Extending the TestDataService in external projects
The TestDataService
is designed to be easily extendable. This allows you to add project-specific data generation methods while still benefiting from the existing, standardized base functionality.
1. Create a new subclass
You can create a new TypeScript class that extends the base TestDataService
.
import { TestDataService } from '@shopware-ag/acceptance-test-suite';
export class CustomTestDataService extends TestDataService {
constructor(AdminApiContext, DefaultSalesChannel) {
super(...);
}
async createCustomCustomerGroup(data: Partial<CustomerGroup>) {
const response = await this.adminApi.post('customer-group?_response=true', {
data: {
...
},
});
const { data: createdGroup } = await response.json();
this.addCreatedRecord('customer-group', createdGroup.id);
return createdGroup;
}
}
2. Provide the extended service as a fixture
Following the Playwright fixture system described, you create a new fixture that initializes your extended service.

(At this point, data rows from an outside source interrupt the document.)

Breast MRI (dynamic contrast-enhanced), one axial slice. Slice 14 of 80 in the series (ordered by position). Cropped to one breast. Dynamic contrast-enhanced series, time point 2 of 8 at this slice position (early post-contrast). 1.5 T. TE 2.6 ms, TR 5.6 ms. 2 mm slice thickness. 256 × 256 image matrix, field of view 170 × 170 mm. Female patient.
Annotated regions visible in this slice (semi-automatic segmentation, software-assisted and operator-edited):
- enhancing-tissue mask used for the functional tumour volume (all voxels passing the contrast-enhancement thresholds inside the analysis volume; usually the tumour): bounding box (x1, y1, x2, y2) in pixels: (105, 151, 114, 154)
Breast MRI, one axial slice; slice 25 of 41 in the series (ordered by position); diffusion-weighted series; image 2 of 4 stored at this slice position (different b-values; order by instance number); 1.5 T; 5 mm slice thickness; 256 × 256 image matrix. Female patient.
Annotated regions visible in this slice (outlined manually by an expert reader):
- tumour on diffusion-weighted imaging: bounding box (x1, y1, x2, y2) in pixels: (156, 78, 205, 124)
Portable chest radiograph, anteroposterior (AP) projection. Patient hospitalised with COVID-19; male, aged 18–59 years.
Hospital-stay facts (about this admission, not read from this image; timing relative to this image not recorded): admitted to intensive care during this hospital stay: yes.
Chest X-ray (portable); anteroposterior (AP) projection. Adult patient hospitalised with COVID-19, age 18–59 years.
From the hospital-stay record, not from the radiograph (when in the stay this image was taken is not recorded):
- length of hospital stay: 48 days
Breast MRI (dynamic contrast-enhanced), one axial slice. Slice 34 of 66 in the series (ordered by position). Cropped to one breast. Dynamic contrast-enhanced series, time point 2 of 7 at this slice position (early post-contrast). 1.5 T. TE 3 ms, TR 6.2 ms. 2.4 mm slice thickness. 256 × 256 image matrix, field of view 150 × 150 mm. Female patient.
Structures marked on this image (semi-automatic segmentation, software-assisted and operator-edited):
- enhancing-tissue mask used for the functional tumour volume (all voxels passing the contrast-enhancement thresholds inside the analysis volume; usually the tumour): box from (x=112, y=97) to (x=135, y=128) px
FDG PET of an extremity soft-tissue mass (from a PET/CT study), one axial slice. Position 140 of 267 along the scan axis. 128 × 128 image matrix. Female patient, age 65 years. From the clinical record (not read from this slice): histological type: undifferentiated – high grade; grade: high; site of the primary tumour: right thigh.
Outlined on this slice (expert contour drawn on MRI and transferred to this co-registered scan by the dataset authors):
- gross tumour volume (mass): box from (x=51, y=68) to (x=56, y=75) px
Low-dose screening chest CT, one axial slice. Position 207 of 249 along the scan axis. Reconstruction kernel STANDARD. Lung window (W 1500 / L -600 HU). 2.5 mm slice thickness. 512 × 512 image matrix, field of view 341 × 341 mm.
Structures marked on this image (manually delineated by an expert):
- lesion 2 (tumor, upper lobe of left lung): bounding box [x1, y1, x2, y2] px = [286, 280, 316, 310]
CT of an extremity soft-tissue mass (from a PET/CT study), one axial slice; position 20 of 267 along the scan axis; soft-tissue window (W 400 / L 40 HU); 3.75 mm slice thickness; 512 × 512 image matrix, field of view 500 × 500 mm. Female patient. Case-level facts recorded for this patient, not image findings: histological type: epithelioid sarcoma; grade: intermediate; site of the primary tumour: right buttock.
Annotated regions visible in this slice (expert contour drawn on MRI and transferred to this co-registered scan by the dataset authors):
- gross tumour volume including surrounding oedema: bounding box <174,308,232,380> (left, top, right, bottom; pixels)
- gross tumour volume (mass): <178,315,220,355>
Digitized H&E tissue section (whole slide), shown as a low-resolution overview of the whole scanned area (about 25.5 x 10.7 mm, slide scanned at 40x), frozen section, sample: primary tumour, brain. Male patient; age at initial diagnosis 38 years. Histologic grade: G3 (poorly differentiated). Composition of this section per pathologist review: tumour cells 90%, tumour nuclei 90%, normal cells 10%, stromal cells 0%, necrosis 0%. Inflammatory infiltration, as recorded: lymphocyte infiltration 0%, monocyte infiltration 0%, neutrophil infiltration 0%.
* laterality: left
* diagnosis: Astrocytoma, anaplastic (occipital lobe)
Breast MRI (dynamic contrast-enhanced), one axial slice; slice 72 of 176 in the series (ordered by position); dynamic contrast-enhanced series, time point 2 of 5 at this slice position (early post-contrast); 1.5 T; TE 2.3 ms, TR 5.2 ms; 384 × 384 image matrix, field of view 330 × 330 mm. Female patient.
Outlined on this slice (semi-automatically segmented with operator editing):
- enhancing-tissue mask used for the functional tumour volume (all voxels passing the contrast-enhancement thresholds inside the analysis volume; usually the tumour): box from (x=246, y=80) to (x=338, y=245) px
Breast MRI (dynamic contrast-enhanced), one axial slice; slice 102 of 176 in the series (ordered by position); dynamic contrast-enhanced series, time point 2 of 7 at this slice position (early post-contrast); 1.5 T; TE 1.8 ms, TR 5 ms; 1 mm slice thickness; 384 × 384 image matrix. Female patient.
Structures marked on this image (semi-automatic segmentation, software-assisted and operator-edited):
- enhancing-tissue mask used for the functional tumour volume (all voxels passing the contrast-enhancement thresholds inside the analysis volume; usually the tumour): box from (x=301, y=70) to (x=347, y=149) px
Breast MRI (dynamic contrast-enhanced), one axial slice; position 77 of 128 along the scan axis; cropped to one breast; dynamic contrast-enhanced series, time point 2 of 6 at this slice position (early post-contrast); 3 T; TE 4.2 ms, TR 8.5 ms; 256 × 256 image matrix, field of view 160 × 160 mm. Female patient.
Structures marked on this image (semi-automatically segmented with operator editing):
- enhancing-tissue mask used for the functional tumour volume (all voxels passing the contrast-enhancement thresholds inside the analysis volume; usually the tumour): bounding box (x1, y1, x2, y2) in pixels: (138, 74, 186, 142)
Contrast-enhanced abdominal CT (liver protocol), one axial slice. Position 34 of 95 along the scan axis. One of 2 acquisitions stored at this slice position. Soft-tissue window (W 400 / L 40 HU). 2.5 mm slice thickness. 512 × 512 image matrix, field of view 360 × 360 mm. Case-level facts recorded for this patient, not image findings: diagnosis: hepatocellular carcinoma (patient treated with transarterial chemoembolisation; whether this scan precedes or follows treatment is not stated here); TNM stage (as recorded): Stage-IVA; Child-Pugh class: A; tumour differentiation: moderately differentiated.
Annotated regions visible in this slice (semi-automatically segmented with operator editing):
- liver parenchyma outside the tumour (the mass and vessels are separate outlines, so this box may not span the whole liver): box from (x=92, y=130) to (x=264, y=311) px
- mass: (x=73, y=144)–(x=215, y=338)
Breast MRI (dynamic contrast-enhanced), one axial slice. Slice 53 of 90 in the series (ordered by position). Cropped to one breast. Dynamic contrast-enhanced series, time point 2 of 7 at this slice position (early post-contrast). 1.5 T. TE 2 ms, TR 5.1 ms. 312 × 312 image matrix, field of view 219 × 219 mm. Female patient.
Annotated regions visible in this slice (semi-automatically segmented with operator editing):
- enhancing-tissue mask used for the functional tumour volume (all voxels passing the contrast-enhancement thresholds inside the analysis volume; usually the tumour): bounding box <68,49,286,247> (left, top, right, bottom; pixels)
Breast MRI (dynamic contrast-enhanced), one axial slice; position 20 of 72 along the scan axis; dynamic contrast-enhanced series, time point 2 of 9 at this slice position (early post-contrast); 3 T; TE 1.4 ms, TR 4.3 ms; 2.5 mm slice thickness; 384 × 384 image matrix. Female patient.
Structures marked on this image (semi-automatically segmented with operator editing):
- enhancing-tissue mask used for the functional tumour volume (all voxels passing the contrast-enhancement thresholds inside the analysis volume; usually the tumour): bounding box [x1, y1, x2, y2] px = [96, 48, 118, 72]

Example from AcceptanceTest.ts
:
import { test as base } from '@shopware-ag/acceptance-test-suite';
import type { FixtureTypes } from './BaseTestFile';
import { CustomTestDataService } from './CustomTestDataService';
export interface CustomTestDataServiceType {
TestDataService: CustomTestDataService;
}
export const test = base.extend<FixtureTypes & CustomTestDataServiceType>({
TestDataService: async ({ AdminApiContext, DefaultSalesChannel }, use) => {
const service = new CustomTestDataService(AdminApiContext, DefaultSalesChannel.salesChannel);
await use(service);
await service.cleanUp();
},
});
In this setup:
- The
TestDataService
fixture is overridden with your customCustomTestDataService
. - Now, all tests that use
TestDataService
will have access to both the original and your extended methods. - The automated cleanup is still in place, ensuring that any test data created during the test run is removed afterward.